Political violence denotes the end of one movement and the beginning of another. A violent radical movement and a nonviolent radical movement may actually be separate movements, with complementary aims, but with contradictory strategies. Perhaps each might be more effective were they to work separately. Therein lies another way to end the Argument: by organizing ourselves according to our tactics, we avoid the Argument altogether.
I actively dread the day we will begin a real war with the state, which is precisely why we must not fight for the romance of fighting but that we fight to win. It is not enough to consider the State’s centuries of experience, superior weaponry and training and greater numbers — we must now also acknowledge that the State has been actively preparing for an urban civil war.
To win an engagement like this requires more than a few haphazard skirmishes during marches and rallies. It takes organization, training, planning and popular support. It takes, in other words, dedication. Another step toward ending the Argument is to refuse to practice political violence without dedication, and to recognize that a violent movement should be separate from a nonviolent one.
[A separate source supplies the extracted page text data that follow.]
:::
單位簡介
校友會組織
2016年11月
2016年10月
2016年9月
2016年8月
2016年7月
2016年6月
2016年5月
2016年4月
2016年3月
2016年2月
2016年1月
Nonviolent tactics are worth using because they’ve proven themselves effective across the years. Nonviolent protest is cheaper and still safer than anti-nonviolent protest (and certainly safer than any hypothetical guerilla war), resulting in fewer lengthy trials, fewer prison sentences and fewer injuries, and attracts popular interest in radical movements.
I would also like to assert that nonviolence does not mean non-militancy; nonviolence is ONLY effective when militant! The history of the successes of nonviolent action is a history of militancy. The correct practice of militant nonviolence requires the courage to endure confrontation with the police and the fact of State violence.